SOURCE MATERIAL: Begin
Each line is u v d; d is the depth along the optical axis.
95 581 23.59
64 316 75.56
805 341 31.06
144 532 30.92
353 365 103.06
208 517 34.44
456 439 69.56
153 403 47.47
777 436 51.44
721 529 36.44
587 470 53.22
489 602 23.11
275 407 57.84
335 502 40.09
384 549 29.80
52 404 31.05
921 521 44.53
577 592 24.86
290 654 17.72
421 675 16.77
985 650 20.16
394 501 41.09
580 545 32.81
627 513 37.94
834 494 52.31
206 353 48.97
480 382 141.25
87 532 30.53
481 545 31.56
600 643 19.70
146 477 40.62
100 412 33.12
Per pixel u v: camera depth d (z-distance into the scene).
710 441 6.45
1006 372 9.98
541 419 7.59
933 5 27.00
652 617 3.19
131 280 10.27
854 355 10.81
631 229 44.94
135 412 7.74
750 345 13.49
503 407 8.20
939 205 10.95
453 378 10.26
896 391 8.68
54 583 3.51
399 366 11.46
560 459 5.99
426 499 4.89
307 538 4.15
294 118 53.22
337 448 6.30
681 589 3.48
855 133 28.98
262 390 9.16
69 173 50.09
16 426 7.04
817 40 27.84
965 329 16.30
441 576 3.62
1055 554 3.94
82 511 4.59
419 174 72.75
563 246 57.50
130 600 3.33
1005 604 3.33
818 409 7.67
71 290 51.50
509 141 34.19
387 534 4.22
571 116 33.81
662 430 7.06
SOURCE MATERIAL: End
• **EXERCISE BRIEF**
Could you restate the records above word for word?

• **EXERCISE RESPONSE**
Each line is u v d; d is the depth along the optical axis.
95 581 23.59
64 316 75.56
805 341 31.06
144 532 30.92
353 365 103.06
208 517 34.44
456 439 69.56
153 403 47.47
777 436 51.44
721 529 36.44
587 470 53.22
489 602 23.11
275 407 57.84
335 502 40.09
384 549 29.80
52 404 31.05
921 521 44.53
577 592 24.86
290 654 17.72
421 675 16.77
985 650 20.16
394 501 41.09
580 545 32.81
627 513 37.94
834 494 52.31
206 353 48.97
480 382 141.25
87 532 30.53
481 545 31.56
600 643 19.70
146 477 40.62
100 412 33.12
Per pixel u v: camera depth d (z-distance into the scene).
710 441 6.45
1006 372 9.98
541 419 7.59
933 5 27.00
652 617 3.19
131 280 10.27
854 355 10.81
631 229 44.94
135 412 7.74
750 345 13.49
503 407 8.20
939 205 10.95
453 378 10.26
896 391 8.68
54 583 3.51
399 366 11.46
560 459 5.99
426 499 4.89
307 538 4.15
294 118 53.22
337 448 6.30
681 589 3.48
855 133 28.98
262 390 9.16
69 173 50.09
16 426 7.04
817 40 27.84
965 329 16.30
441 576 3.62
1055 554 3.94
82 511 4.59
419 174 72.75
563 246 57.50
130 600 3.33
1005 604 3.33
818 409 7.67
71 290 51.50
509 141 34.19
387 534 4.22
571 116 33.81
662 430 7.06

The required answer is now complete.